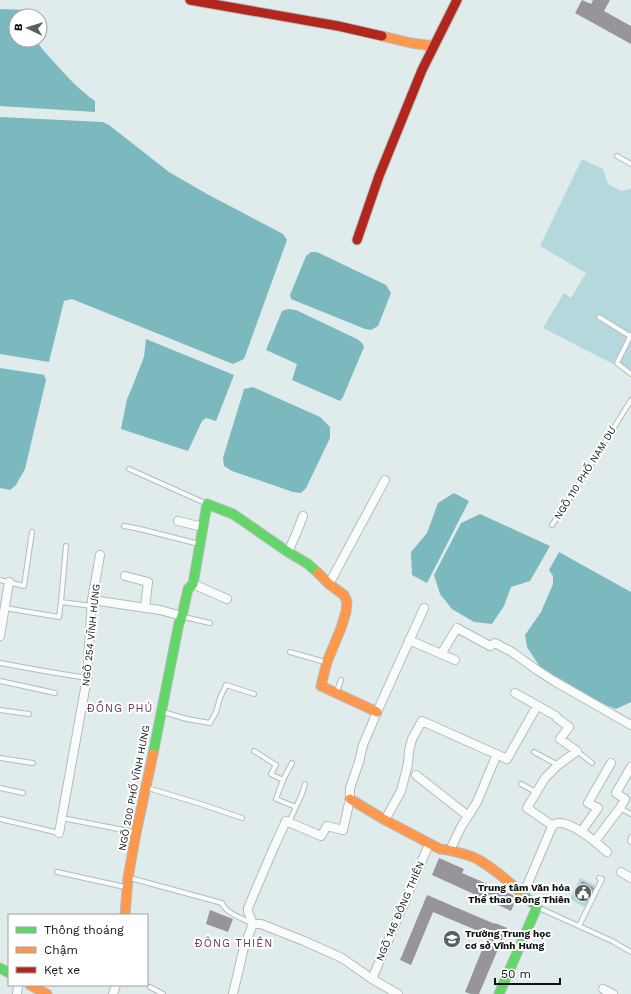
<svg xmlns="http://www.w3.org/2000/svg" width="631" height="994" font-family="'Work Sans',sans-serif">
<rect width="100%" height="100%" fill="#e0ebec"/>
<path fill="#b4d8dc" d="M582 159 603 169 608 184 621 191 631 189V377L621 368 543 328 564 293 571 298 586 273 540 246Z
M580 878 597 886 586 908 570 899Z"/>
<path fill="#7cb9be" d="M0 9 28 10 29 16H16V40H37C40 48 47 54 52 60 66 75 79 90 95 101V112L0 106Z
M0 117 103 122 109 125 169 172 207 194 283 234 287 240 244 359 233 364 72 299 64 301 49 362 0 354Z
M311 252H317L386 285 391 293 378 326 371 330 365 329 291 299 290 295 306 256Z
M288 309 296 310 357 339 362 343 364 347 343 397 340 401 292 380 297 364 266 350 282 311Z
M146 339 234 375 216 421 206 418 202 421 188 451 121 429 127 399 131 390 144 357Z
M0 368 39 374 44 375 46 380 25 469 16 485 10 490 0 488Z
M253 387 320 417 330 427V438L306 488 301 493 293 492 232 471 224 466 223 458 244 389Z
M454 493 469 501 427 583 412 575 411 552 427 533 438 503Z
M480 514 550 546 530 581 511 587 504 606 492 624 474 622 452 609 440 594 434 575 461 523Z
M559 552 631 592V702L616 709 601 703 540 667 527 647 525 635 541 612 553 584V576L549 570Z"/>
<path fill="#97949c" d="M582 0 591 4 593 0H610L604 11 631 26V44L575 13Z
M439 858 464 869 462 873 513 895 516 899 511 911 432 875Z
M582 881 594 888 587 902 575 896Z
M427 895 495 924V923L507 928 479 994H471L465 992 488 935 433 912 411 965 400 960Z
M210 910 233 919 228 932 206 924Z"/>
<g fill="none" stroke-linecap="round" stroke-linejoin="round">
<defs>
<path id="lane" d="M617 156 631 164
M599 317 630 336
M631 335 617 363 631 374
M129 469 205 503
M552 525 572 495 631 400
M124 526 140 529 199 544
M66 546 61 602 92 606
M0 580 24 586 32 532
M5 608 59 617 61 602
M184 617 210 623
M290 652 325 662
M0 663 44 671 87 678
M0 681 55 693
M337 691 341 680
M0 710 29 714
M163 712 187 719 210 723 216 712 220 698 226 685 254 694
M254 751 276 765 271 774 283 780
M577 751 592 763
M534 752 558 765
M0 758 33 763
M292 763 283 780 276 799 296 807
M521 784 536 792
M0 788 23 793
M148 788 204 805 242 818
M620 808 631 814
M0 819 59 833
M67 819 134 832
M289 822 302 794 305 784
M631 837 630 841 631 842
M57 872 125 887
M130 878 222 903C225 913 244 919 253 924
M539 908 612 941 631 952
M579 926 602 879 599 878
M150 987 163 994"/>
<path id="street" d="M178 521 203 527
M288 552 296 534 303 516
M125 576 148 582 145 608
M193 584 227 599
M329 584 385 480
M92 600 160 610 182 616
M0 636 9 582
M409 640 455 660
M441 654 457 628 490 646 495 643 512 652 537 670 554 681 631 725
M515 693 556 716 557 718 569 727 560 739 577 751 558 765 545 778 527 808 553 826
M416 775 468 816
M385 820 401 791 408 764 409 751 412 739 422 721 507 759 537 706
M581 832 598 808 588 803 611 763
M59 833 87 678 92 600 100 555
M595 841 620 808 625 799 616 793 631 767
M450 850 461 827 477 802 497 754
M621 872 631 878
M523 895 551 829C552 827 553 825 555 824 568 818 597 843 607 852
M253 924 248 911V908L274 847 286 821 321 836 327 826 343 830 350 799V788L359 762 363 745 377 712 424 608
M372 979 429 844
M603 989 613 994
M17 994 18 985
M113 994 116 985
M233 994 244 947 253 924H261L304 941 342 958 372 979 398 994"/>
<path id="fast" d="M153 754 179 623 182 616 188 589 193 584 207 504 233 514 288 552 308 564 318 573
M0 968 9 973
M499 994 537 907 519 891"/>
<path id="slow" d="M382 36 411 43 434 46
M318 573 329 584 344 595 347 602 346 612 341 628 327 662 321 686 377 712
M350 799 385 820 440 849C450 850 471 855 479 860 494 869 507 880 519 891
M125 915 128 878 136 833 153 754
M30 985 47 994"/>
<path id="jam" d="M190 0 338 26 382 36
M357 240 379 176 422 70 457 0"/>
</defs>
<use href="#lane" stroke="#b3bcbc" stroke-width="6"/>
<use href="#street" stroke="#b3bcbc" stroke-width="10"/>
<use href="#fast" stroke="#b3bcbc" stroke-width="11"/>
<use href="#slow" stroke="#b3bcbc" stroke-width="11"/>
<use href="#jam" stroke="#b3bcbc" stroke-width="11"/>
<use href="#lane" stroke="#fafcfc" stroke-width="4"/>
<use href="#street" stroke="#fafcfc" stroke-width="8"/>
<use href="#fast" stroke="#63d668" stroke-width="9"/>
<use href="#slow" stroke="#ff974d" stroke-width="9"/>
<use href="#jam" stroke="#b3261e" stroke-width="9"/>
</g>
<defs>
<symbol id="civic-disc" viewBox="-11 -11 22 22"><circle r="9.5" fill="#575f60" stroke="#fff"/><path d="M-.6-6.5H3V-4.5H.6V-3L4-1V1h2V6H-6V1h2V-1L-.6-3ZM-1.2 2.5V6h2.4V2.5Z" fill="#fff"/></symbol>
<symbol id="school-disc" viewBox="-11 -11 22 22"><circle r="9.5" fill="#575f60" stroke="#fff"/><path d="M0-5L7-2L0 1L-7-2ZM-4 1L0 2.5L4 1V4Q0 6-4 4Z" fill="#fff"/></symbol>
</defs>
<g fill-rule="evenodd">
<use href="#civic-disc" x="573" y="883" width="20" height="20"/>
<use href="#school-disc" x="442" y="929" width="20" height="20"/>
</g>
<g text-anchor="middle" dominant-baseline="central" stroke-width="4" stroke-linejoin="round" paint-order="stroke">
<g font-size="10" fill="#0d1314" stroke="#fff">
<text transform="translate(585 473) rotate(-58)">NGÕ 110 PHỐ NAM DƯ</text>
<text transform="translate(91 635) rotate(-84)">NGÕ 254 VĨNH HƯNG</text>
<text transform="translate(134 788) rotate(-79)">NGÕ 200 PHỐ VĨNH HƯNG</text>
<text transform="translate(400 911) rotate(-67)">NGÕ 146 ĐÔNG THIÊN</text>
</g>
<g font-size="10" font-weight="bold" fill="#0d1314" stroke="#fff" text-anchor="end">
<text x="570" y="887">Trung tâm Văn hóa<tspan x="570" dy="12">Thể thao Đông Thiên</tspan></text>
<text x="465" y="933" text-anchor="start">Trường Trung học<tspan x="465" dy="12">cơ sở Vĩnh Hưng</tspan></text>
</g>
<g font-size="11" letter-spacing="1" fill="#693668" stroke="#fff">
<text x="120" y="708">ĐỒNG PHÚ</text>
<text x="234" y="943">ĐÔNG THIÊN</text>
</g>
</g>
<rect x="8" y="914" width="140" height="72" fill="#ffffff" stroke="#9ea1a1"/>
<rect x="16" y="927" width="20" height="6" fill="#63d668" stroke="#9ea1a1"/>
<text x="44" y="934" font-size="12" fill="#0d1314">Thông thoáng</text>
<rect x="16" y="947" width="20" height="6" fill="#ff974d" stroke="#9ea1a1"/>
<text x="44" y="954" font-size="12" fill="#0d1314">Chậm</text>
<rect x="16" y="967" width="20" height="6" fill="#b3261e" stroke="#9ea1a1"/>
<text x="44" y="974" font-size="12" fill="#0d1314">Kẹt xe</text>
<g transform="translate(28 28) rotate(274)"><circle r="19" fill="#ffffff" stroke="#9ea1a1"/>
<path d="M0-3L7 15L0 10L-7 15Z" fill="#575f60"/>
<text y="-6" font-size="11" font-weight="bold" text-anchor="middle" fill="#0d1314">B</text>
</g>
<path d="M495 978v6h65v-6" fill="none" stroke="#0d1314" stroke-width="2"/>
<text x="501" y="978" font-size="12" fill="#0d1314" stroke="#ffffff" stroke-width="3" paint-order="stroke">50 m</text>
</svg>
* * *
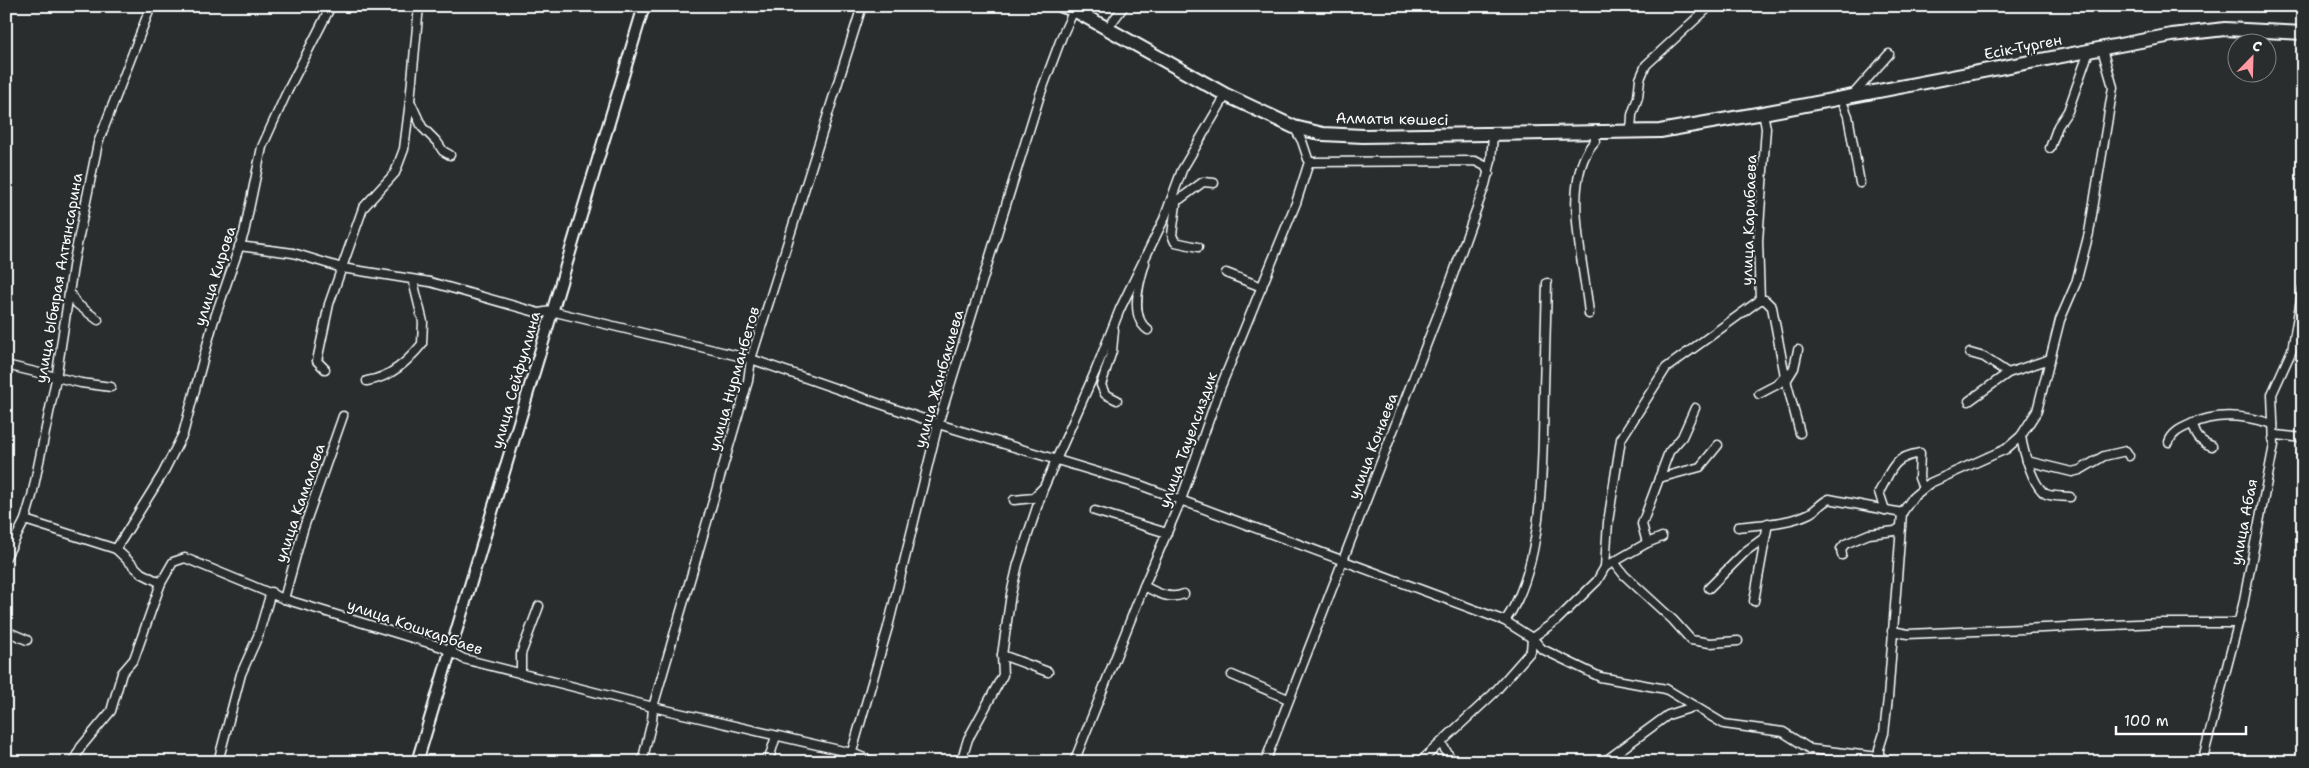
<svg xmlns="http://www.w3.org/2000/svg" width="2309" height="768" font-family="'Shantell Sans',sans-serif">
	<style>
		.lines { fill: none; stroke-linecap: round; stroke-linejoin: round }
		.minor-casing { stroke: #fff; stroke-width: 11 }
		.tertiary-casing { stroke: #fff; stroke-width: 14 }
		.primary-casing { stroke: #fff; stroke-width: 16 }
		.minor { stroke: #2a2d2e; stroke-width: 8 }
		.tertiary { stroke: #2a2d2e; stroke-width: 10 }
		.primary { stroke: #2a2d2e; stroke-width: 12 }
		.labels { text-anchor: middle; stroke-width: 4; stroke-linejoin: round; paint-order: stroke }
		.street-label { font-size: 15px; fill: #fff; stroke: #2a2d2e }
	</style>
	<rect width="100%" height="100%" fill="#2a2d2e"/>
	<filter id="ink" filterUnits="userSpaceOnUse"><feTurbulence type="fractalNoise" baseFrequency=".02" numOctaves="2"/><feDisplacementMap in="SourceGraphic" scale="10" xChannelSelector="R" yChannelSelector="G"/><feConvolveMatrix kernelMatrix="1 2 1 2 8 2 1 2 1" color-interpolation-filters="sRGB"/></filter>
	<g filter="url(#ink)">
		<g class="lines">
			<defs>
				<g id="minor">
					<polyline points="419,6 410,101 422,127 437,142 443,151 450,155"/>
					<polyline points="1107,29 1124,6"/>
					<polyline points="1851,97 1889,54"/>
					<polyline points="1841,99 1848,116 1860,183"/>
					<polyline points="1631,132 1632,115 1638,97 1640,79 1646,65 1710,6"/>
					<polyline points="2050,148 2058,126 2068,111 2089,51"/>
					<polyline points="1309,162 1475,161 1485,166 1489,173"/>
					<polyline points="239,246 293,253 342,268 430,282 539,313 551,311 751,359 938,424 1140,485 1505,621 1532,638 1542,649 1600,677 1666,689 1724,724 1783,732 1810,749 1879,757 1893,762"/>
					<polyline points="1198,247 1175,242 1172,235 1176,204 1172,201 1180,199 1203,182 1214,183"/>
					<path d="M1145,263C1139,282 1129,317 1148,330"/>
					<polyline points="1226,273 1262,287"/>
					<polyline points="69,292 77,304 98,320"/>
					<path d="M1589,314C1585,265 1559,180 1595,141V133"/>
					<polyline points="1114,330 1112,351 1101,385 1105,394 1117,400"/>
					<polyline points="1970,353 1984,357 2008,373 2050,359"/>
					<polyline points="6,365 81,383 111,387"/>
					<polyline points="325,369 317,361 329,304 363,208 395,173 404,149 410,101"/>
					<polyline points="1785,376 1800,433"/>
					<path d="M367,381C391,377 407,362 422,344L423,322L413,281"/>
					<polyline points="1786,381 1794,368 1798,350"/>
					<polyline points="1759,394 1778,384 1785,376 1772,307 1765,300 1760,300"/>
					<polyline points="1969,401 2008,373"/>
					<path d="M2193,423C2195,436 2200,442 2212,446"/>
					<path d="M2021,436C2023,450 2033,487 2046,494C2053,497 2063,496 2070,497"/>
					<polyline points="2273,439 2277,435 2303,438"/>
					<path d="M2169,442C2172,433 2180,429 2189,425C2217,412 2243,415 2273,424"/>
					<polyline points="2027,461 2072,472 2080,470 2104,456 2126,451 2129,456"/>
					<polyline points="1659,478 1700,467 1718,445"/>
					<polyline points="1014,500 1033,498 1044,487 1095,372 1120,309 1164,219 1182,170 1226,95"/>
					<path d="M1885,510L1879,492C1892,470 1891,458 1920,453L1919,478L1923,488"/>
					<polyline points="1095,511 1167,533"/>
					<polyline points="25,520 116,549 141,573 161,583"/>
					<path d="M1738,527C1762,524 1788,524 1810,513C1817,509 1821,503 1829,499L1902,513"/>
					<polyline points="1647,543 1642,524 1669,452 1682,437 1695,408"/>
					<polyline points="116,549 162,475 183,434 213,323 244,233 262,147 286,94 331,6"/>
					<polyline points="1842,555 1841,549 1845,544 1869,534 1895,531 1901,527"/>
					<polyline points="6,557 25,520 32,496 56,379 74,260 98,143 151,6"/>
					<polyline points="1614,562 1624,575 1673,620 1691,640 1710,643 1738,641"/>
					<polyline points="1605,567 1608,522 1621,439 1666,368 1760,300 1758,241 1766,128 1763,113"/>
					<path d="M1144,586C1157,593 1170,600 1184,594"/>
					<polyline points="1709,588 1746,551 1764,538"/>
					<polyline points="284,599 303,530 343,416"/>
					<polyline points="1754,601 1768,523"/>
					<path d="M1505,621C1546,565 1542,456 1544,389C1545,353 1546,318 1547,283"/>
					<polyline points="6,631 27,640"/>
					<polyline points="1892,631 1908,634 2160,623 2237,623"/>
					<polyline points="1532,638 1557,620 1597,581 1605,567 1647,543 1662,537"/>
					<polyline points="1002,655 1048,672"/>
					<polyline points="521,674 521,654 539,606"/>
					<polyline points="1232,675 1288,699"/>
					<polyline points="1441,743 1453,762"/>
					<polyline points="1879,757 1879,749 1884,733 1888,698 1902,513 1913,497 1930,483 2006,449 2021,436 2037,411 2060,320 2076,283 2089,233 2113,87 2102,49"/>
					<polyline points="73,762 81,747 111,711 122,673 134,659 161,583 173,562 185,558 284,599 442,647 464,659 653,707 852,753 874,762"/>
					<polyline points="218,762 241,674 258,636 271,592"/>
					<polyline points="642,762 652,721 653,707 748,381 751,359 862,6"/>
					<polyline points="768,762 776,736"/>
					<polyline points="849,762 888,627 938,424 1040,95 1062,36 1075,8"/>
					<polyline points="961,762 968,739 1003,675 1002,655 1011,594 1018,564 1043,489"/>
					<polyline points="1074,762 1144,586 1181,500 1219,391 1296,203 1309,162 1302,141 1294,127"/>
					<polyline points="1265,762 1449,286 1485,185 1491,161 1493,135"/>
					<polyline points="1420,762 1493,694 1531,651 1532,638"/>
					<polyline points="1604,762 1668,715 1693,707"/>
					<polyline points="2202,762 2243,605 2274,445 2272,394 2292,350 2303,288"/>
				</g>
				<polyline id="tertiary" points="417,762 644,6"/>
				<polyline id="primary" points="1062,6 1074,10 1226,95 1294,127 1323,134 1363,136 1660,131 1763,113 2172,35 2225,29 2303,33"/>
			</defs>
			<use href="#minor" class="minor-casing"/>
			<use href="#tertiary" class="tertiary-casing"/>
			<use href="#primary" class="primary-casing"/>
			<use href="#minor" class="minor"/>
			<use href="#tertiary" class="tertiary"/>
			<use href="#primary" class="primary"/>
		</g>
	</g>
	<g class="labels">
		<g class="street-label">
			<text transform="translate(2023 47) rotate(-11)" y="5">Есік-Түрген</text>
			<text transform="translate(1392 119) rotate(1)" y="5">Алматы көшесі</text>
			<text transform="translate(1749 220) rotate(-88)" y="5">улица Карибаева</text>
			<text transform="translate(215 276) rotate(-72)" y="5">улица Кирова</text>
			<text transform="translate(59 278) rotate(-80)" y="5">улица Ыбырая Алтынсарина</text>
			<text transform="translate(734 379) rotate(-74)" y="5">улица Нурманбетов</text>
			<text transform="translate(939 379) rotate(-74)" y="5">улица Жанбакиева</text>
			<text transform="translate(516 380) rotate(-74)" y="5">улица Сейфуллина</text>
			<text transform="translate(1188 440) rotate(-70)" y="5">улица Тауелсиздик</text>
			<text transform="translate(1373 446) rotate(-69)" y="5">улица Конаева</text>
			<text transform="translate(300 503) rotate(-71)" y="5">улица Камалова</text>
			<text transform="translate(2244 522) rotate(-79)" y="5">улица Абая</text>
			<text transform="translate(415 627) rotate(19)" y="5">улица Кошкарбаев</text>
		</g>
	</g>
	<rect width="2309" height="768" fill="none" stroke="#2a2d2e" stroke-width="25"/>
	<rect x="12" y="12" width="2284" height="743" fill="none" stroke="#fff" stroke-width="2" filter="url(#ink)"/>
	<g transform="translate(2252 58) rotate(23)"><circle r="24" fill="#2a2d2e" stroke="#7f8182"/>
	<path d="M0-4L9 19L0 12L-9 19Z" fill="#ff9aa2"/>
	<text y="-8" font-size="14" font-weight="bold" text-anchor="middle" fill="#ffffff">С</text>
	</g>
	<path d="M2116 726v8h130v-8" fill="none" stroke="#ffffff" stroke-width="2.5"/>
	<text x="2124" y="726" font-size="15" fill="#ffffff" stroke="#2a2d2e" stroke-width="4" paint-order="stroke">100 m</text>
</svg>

» **Required work**:
What you return should be exactly the lines above, starting at the one with "M427 895 495" and ending at the one with "M0 710 29 714", and nothing else.

» **Result**:
M427 895 495 924V923L507 928 479 994H471L465 992 488 935 433 912 411 965 400 960Z
M210 910 233 919 228 932 206 924Z"/>
<g fill="none" stroke-linecap="round" stroke-linejoin="round">
<defs>
<path id="lane" d="M617 156 631 164
M599 317 630 336
M631 335 617 363 631 374
M129 469 205 503
M552 525 572 495 631 400
M124 526 140 529 199 544
M66 546 61 602 92 606
M0 580 24 586 32 532
M5 608 59 617 61 602
M184 617 210 623
M290 652 325 662
M0 663 44 671 87 678
M0 681 55 693
M337 691 341 680
M0 710 29 714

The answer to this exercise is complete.